How to Read a Book a Week
READINGADVICEBOOKS
Let's kick this off with three facts:
1) Reading is good.
2) Despite the near infallible wisdom of Mick Jagger, time is not on our side.
3) Thankfully, loopholes exist. Reading a book a week isn’t as hard as it sounds, especially if you cheat. A few years ago I set out to read 52 books and I made it to 60 by exploiting a few loopholes in the system. I shall now discredit myself and help you to read a book a week for a year, if you want to.
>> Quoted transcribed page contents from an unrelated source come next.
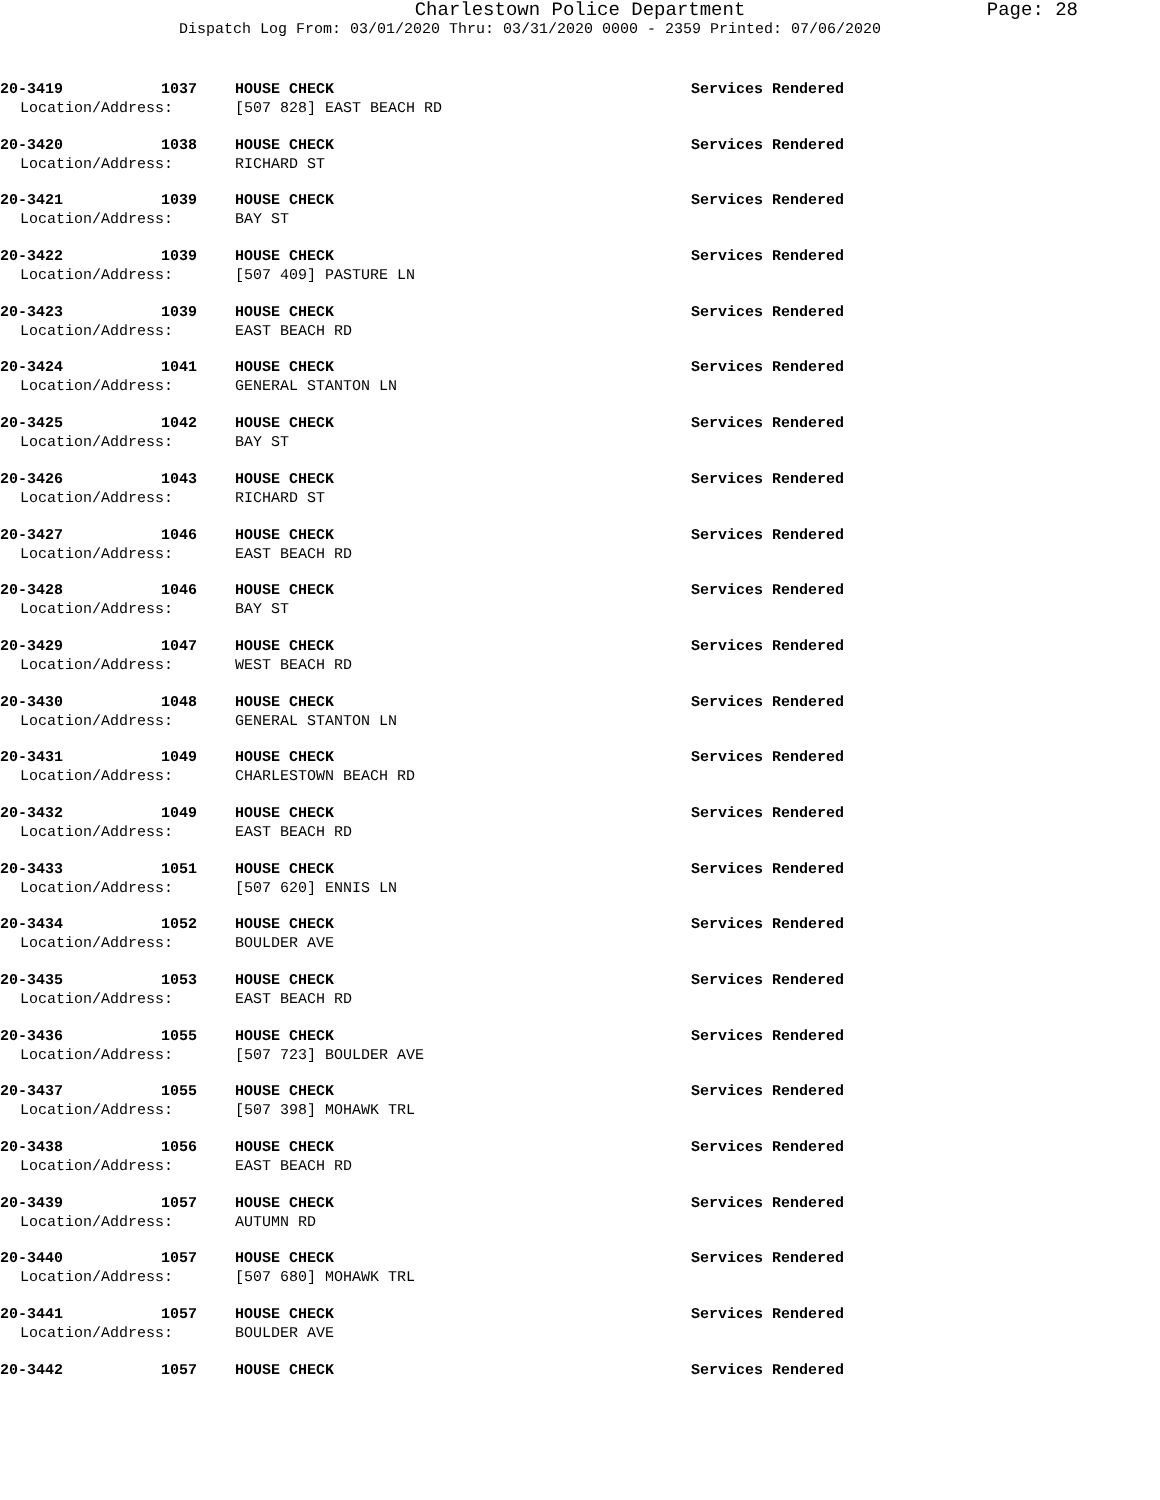Charlestown Police Department
Page: 28
Dispatch Log From: 03/01/2020 Thru: 03/31/2020 0000 - 2359 Printed: 07/06/2020
20-3419 1037 HOUSE CHECK Services Rendered
Location/Address: [507 828] EAST BEACH RD
20-3420 1038 HOUSE CHECK Services Rendered
Location/Address: RICHARD ST
20-3421 1039 HOUSE CHECK Services Rendered
Location/Address: BAY ST
20-3422 1039 HOUSE CHECK Services Rendered
Location/Address: [507 409] PASTURE LN
20-3423 1039 HOUSE CHECK Services Rendered
Location/Address: EAST BEACH RD
20-3424 1041 HOUSE CHECK Services Rendered
Location/Address: GENERAL STANTON LN
20-3425 1042 HOUSE CHECK Services Rendered
Location/Address: BAY ST
20-3426 1043 HOUSE CHECK Services Rendered
Location/Address: RICHARD ST
20-3427 1046 HOUSE CHECK Services Rendered
Location/Address: EAST BEACH RD
20-3428 1046 HOUSE CHECK Services Rendered
Location/Address: BAY ST
20-3429 1047 HOUSE CHECK Services Rendered
Location/Address: WEST BEACH RD
20-3430 1048 HOUSE CHECK Services Rendered
Location/Address: GENERAL STANTON LN
20-3431 1049 HOUSE CHECK Services Rendered
Location/Address: CHARLESTOWN BEACH RD
20-3432 1049 HOUSE CHECK Services Rendered
Location/Address: EAST BEACH RD
20-3433 1051 HOUSE CHECK Services Rendered
Location/Address: [507 620] ENNIS LN
20-3434 1052 HOUSE CHECK Services Rendered
Location/Address: BOULDER AVE
20-3435 1053 HOUSE CHECK Services Rendered
Location/Address: EAST BEACH RD
20-3436 1055 HOUSE CHECK Services Rendered
Location/Address: [507 723] BOULDER AVE
20-3437 1055 HOUSE CHECK Services Rendered
Location/Address: [507 398] MOHAWK TRL
20-3438 1056 HOUSE CHECK Services Rendered
Location/Address: EAST BEACH RD
20-3439 1057 HOUSE CHECK Services Rendered
Location/Address: AUTUMN RD
20-3440 1057 HOUSE CHECK Services Rendered
Location/Address: [507 680] MOHAWK TRL
20-3441 1057 HOUSE CHECK Services Rendered
Location/Address: BOULDER AVE
20-3442 1057 HOUSE CHECK Services Rendered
Loopholes. Audiobooks. Audiobooks will bolster your book count while simultaneously reducing your road rage and curing unwanted insomnia, all by approximately 25%. There aren’t many forces on earth that can lessen the anger that even the pope feels when behind the wheel of the papal-Benz, so this alone should win you over. Also, there are so many good audiobooks out there, some read by actors, others by the authors themselves. Audiobooks upped my book count significantly and are still the only reason I can sleep on airplanes or at all really. There are purists out there that will not accept the inclusion of audiobooks on their reading lists. They are Roald Dahlian characters. You will drive past them in traffic and smile while they give you the finger.
Strategy. I always have about three books lined up. If I'm busy with a classic or something heavy, I'll have an easy read lined up next. Literary inertia is serious, take it seriously. I love Dostoyevsky, but I don’t love him after Tolstoy. There's no shame in the page turner, they get you up to speed and only when you are moving fast enough do you tackle a 1000 page Russian novel that wouldn’t fit in your mouth if it were a sandwich.
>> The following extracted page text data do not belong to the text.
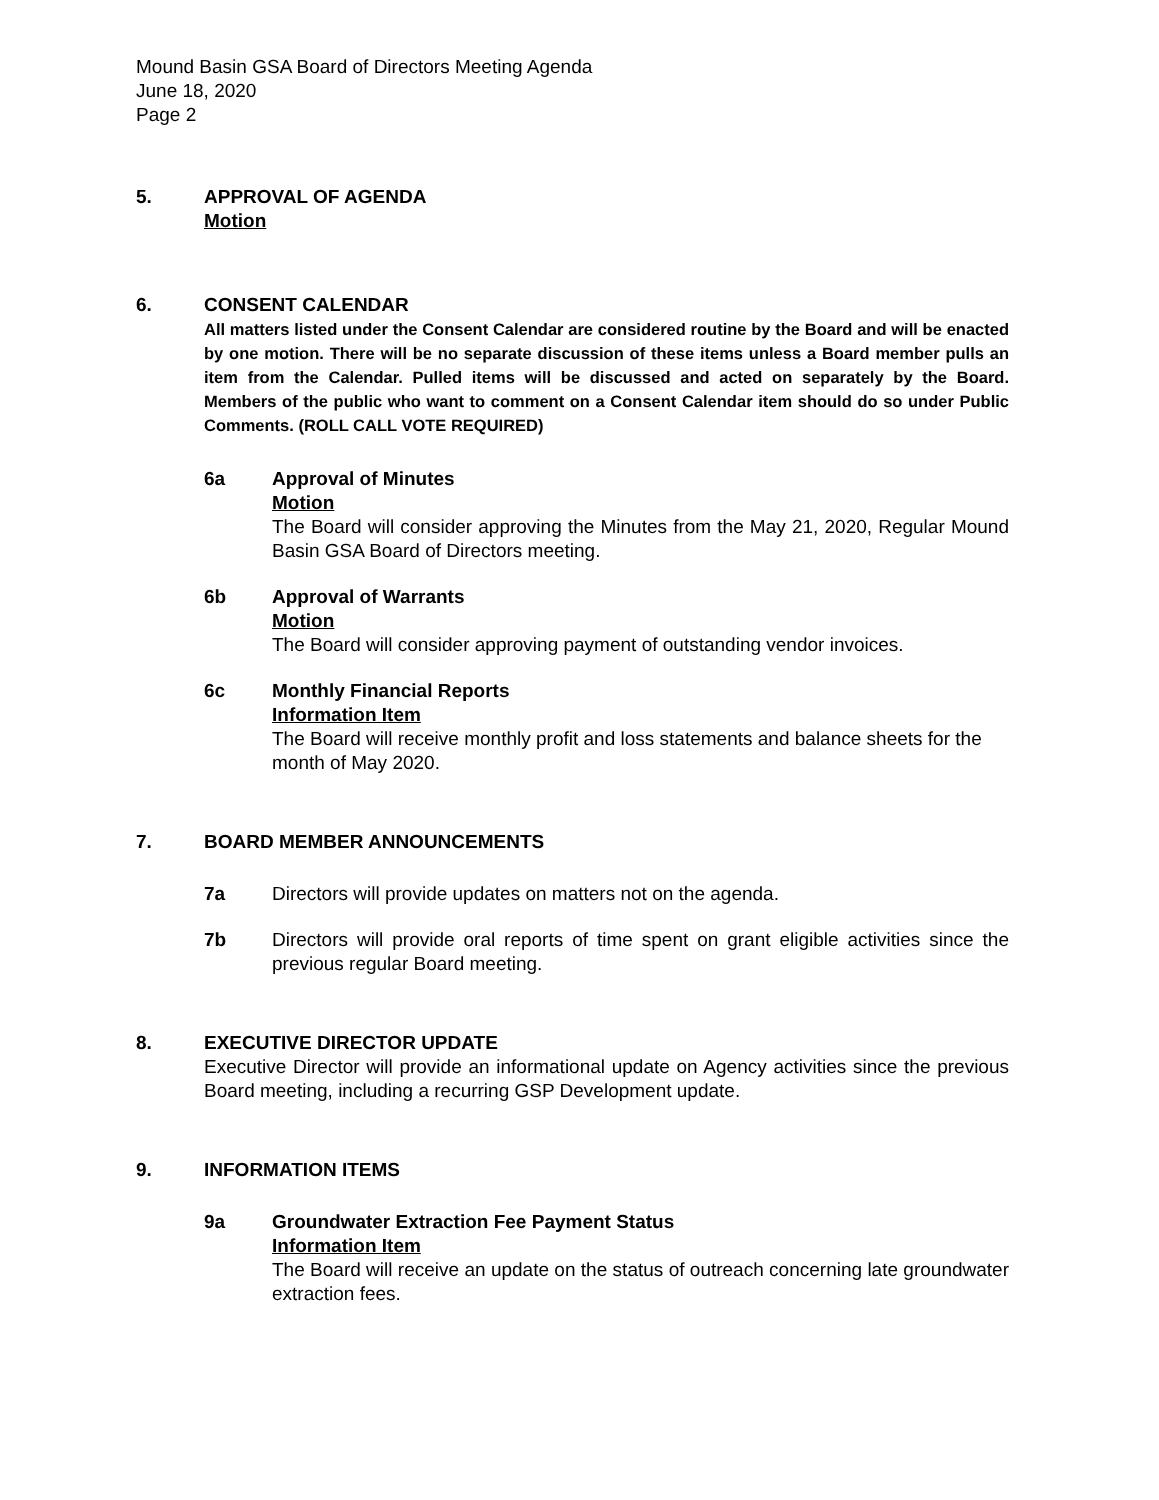Mound Basin GSA Board of Directors Meeting Agenda
June 18, 2020
Page 2
5. APPROVAL OF AGENDA
Motion
6. CONSENT CALENDAR
All matters listed under the Consent Calendar are considered routine by the Board and will be enacted by one motion. There will be no separate discussion of these items unless a Board member pulls an item from the Calendar. Pulled items will be discussed and acted on separately by the Board. Members of the public who want to comment on a Consent Calendar item should do so under Public Comments. (ROLL CALL VOTE REQUIRED)
6a Approval of Minutes
Motion
The Board will consider approving the Minutes from the May 21, 2020, Regular Mound Basin GSA Board of Directors meeting.
6b Approval of Warrants
Motion
The Board will consider approving payment of outstanding vendor invoices.
6c Monthly Financial Reports
Information Item
The Board will receive monthly profit and loss statements and balance sheets for the month of May 2020.
7. BOARD MEMBER ANNOUNCEMENTS
7a Directors will provide updates on matters not on the agenda.
7b Directors will provide oral reports of time spent on grant eligible activities since the previous regular Board meeting.
8. EXECUTIVE DIRECTOR UPDATE
Executive Director will provide an informational update on Agency activities since the previous Board meeting, including a recurring GSP Development update.
9. INFORMATION ITEMS
9a Groundwater Extraction Fee Payment Status
Information Item
The Board will receive an update on the status of outreach concerning late groundwater extraction fees.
Time. You have it, you just don’t realize you have it. 20 minutes twice a day will probably do the trick. You might have to miss an episode of that TV show about yet another serial killer, but sacrifices must be made.
Cultivate some excitement. When Pacific Rim came out at the movies I loved it – not because it was so great, but because I decided to. I went into that big, silly film expecting to relive the days when my brother and I played with action figures, narrating the epic battles with those sound effects which all boys know but are never taught, and that’s what Guillermo del Toro gave me. I approach my book list the same way except that I am older now and have forgotten half the sound effects. I research all the books and get excited about them. Don’t be that person that has to look at the front cover to remember the author’s name.
That's my advice. Take it or leave it.